Uma última observação diz respeito ao rico conteúdo bíblico presente em Imitação de Cristo. Diferentes autores têm identificado no texto centenas de citações, paráfrases e reminiscências da Escritura, tanto do Antigo quanto do Novo Testamento. Entre elas se destacam mais de 100 citações de 60 salmos diferentes. Esse fato, aliado a uma forte ênfase cristocêntrica, tem tornado essa obra atraente para a mentalidade protestante. Considera-se mesmo que esse tipo de espiritualidade bíblica e cristocêntrica do final da Idade Média foi um dos fatores que contribuíram para o surgimento da Reforma do século 16. A Editora Mundo Cristão merece cumprimentos por lançar esta nova edição de um famoso clássico que vem sendo publicado no Brasil há mais de um século, contribuindo assim para sua maior divulgação no meio evangélico, tanto leigo quanto acadêmico.

ALDEAI SOUZA DE MATOS, TH.D.

Livro 1

CONSELHOS ÚTEIS PARA A VIDA ESPIRITUAL

1
A IMITAÇÃO DE CRISTO E O DESPREZO A TODAS AS VAIDADES DO MUNDO

1 “Quem me segue, nunca andará em trevas”, diz o Senhor (Jo 8.12). Essas são palavras de Cristo, e com elas aprendemos como devemos imitar sua vida e seus costumes, se quisermos ser realmente iluminados e livres de toda a cegueira do coração.
Seja, portanto, nosso principal empenho a meditação sobre a vida de Jesus Cristo.

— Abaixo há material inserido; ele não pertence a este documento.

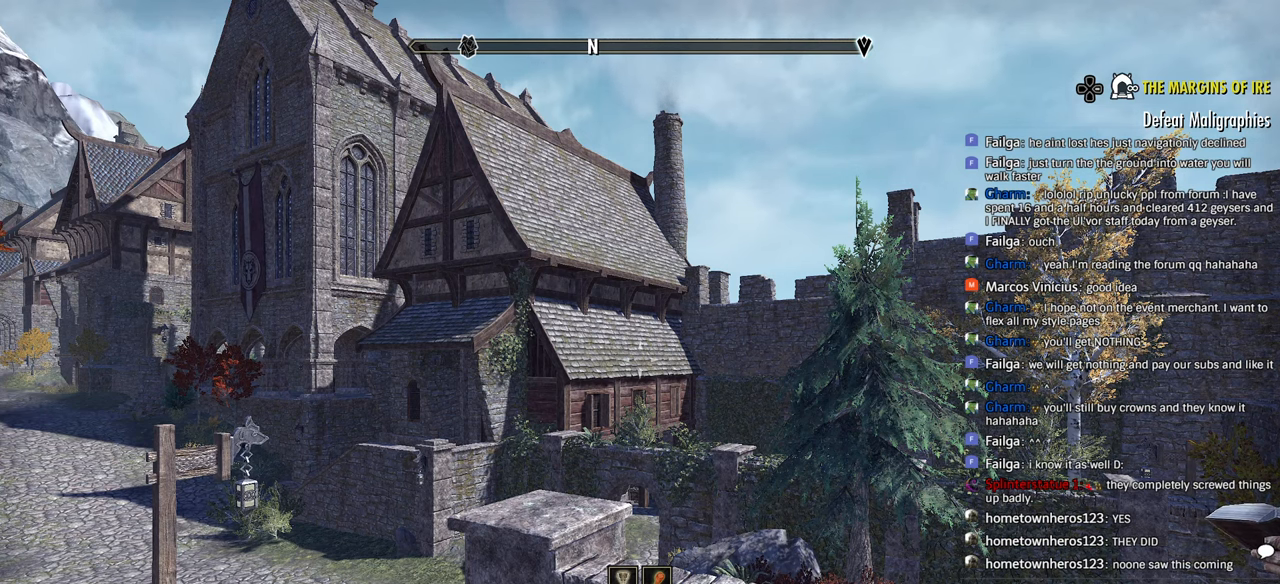
{"buttons": [], "left_stick": "center", "right_stick": "center", "events": []}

2 A doutrina de Cristo excede todas as doutrinas dos santos, e quem tem o Espírito encontrará nela um maná escondido.
Acontece, porém, que muitos dos que ouvem o evangelho sentem pouca afeição por ele, porque não têm o espírito de Cristo.
Mas todo aquele que entende e aprecia plenamente as palavras de Cristo deve se esforçar para conformar por inteiro sua vida à vida dele.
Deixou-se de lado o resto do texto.